The search identified 4356 papers. The association between radiotherapy volume and patient outcomes was assessed in 21 studies. The majority looked at head and neck cancers (HNCs) (n=7/21). The remaining studies covered cervical (n=4/21), prostate (n=4/21), bladder (n=3/21), lung (n=2/21), anal (n=2/21), oesophageal (n=2/21), brain (n=2/21), liver (n=1/21), and pancreatic cancer (n=1/21). The meta-analysis demonstrated that high-volume radiotherapy facilities (HVRFs) were associated with a lower chance of death compared to low-volume radiotherapy facilities (pooled HR 0.91; 95%CI 0.87-0.95) (See Figure 2). HNCs had the strongest evidence of a volume-outcome association for both nasopharyngeal cancer (pooled HR 0.74; 95%CI 0.62-0.89) and non-nasopharyngeal HNC subsites (pooled HR 0.80; 95%CI 0.75-0.84) followed by prostate (pooled HR 0.92; 95%CI 0.86-0.98) cancer. The remaining cancer types showed weak evidence of an association. The results also demonstrate that some centres defined as HVRFs were undertaking very few procedures per annum (< 5 radiotherapy cases/year).


Figure 1: PRISMA Diagram



Figure 2: Forest plot.

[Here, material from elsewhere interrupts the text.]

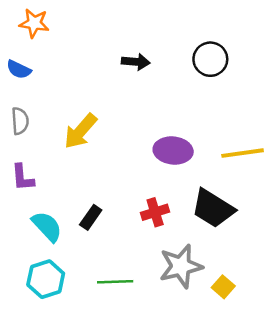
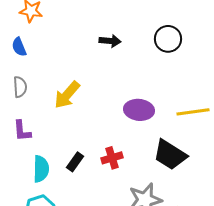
blue semicircle: (19, 69) -> (19, 47), turned 42
red cross: (155, 212) -> (112, 158), moved
cyan semicircle: (47, 226) -> (41, 169), turned 44

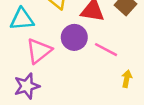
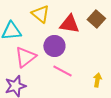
pink line: (106, 50) -> (62, 71), moved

Pooled HRs for overall survival comparing high to low-volume radiotherapy facilities for twelve cancer types; 18 studies were included in the meta-analysis; Tchelebi et al represents one study

Conclusion

An association between radiotherapy treatment volume and patient outcomes exists for most cancer types. Centralisation of radiotherapy services should be considered for cancer types with the strongest volume outcome association such as HNCs but the impact on equitable access to services needs to be explicitly considered.  Very low volume practices should be consolidated or partnered with established HVRFs to support quality improvement.